WHAT TO WORK ON: Each line below must be set down exactly as it stands.

-- Opening Marker --

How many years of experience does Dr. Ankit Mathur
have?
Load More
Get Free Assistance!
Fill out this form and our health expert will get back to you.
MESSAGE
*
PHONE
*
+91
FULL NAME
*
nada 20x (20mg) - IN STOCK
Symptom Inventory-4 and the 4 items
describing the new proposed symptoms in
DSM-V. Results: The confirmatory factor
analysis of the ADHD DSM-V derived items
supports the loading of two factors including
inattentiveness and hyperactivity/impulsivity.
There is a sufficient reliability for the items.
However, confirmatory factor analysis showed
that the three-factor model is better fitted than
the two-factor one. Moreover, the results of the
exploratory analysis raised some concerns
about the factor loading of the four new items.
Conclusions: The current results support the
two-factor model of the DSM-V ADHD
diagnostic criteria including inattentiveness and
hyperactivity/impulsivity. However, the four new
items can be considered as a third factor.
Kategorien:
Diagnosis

-- Closing Marker --

RESULT FOR THIS EXERCISE:
How many years of experience does Dr. Ankit Mathur
have?
Load More
Get Free Assistance!
Fill out this form and our health expert will get back to you.
MESSAGE
*
PHONE
*
+91
FULL NAME
*
nada 20x (20mg) - IN STOCK
Symptom Inventory-4 and the 4 items
describing the new proposed symptoms in
DSM-V. Results: The confirmatory factor
analysis of the ADHD DSM-V derived items
supports the loading of two factors including
inattentiveness and hyperactivity/impulsivity.
There is a sufficient reliability for the items.
However, confirmatory factor analysis showed
that the three-factor model is better fitted than
the two-factor one. Moreover, the results of the
exploratory analysis raised some concerns
about the factor loading of the four new items.
Conclusions: The current results support the
two-factor model of the DSM-V ADHD
diagnostic criteria including inattentiveness and
hyperactivity/impulsivity. However, the four new
items can be considered as a third factor.
Kategorien:
Diagnosis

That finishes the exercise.